ABD donanması Orta Doğu’da güç gösterisini tırmandırıyor. ABD Donanması’ndan üst düzey bir yetkilinin açıklamasına göre, nükleer güçle çalışan ve ABD’nin en büyük uçak gemisi olan USS Gerald Ford, 24 Haziran’da Avrupa’ya doğru yola çıkacak. Bu hamleyle birlikte, Orta Doğu’ya yakın bölgede konuşlanan Amerikan uçak gemisi sayısı üçe yükselecek.
Bu gelişme, israil-İran geriliminin giderek savaşa dönüştüğü bir süreçte gerçekleşiyor. ABD’nin eski Başkanı Donald Trump, geçtiğimiz günlerde İran’ın nükleer silaha çok yaklaştığını iddia ederek, “İran’a iki haftadan fazla sabretmem” demiş ve doğrudan müdahale seçeneğini açıkça dillendirmişti.
Üç Koldan Kuşatma: Bölgeye Yönelen Uçak Gemileri
USS Gerald Ford’un katılımıyla birlikte, ABD’nin bölgedeki deniz gücü ciddi şekilde artmış olacak. Zira bölgede halihazırda iki önemli uçak gemisi daha bulunuyor:
-
USS Carl Vinson, uzun süredir bölgedeki Amerikan askeri varlığının merkezinde yer alıyor ve zaman zaman Yemen’deki Ensarullah hedeflerine yönelik saldırılarda da kullanıldı.
-
USS Nimitz ise Güney Çin Denizi’nden ayrılarak Orta Doğu’ya yönlendirilmiş durumda.

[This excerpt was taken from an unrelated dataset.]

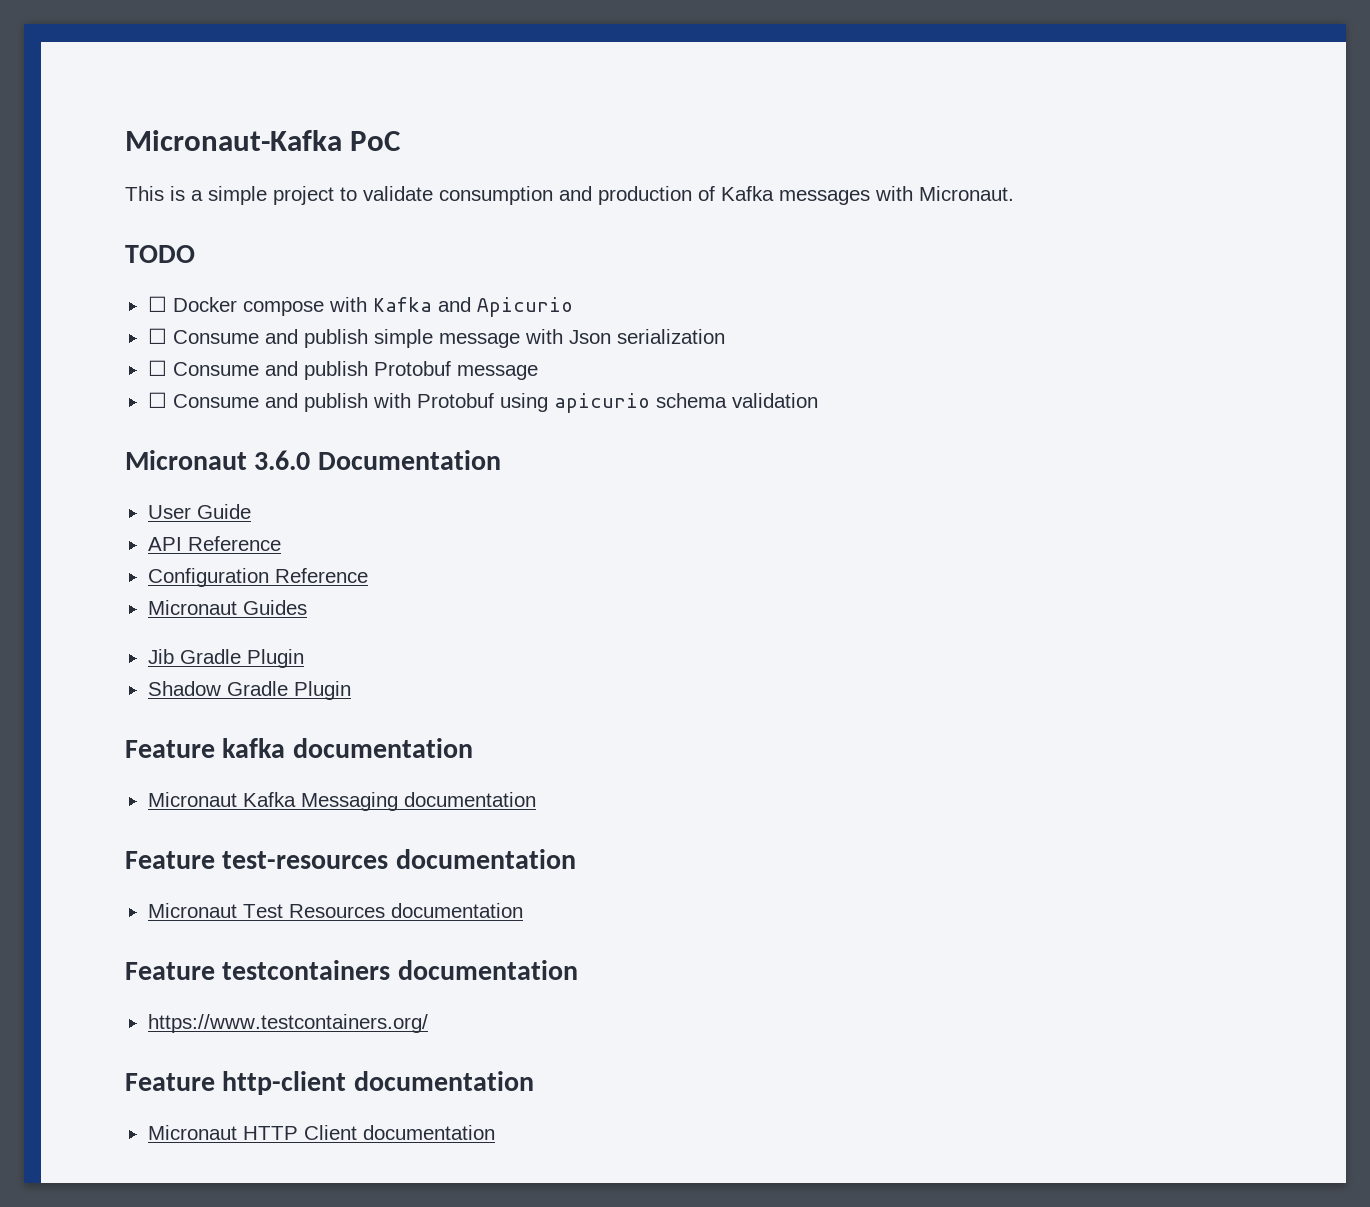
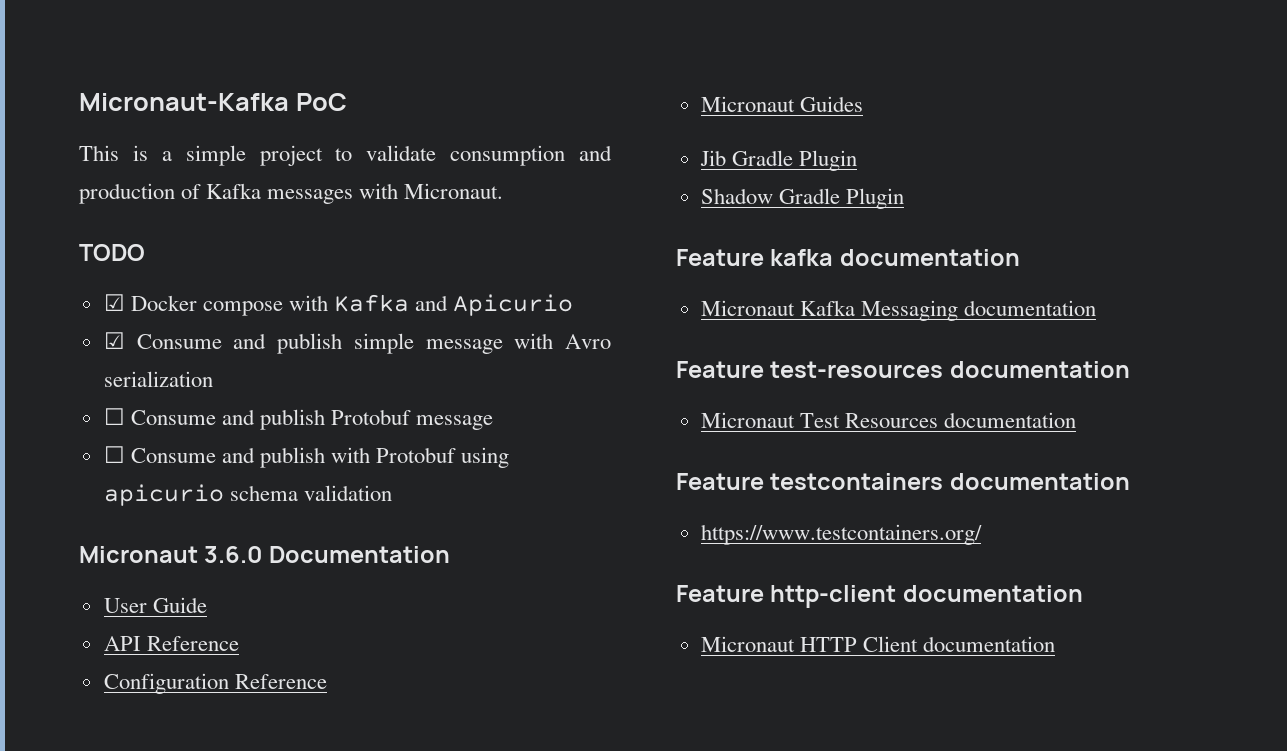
[147,296,167,312] ☐ -> [103,294,125,311] ☑
[147,328,167,344] ☐ -> [103,332,125,349] ☑
[568,330,611,344] Json -> [565,334,611,349] Avro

Bu üç uçak gemisinin aynı anda bölgeye konuşlanması, yalnızca İran’a karşı değil, direniş eksenine karşı topyekûn bir baskı politikası olarak yorumlanıyor.
USS Gerald Ford: ABD’nin Yüzen Kalesi
2017 yılında aktif hizmete giren USS Gerald Ford, 100 bin tonluk devasa yapısıyla ABD donanmasının yeni nesil gözdesi. Yüzlerce savaş uçağını taşıyabilecek kapasitedeki bu uçak gemisi, nükleer enerjiyle çalışıyor ve uzun süreli operasyon kabiliyetine sahip.
Savaş uçakları, radar sistemleri, savunma füze sistemleri ve keşif teknolojileriyle donatılmış olan Gerald Ford, ABD’nin denizlerdeki gövde gösterisinin sembolü olarak görülüyor.
Tansiyon Daha da Yükselecek mi?
Gerald Ford’un bölgeye hareketi, yalnızca askeri değil, politik bir mesaj olarak da değerlendiriliyor. İsrail’in İran’a yönelik saldırılarını tırmandırması, Yemen ve Suriye'deki ABD destekli operasyonlar, ve Trump’ın açık müdahale sinyalleri, Orta Doğu’nun yeni bir savaşa daha sürüklenebileceği yönünde kaygıları artırıyor.
Uluslararası gözlemciler, ABD'nin bu hamlesinin, İran’ı müzakereye zorlamak değil, köşeye sıkıştırmak anlamına geldiğini belirtiyor. Ancak böyle bir kuşatma, aynı zamanda bölgesel direniş hareketlerinin daha güçlü karşılıklar vermesine de yol açabilir.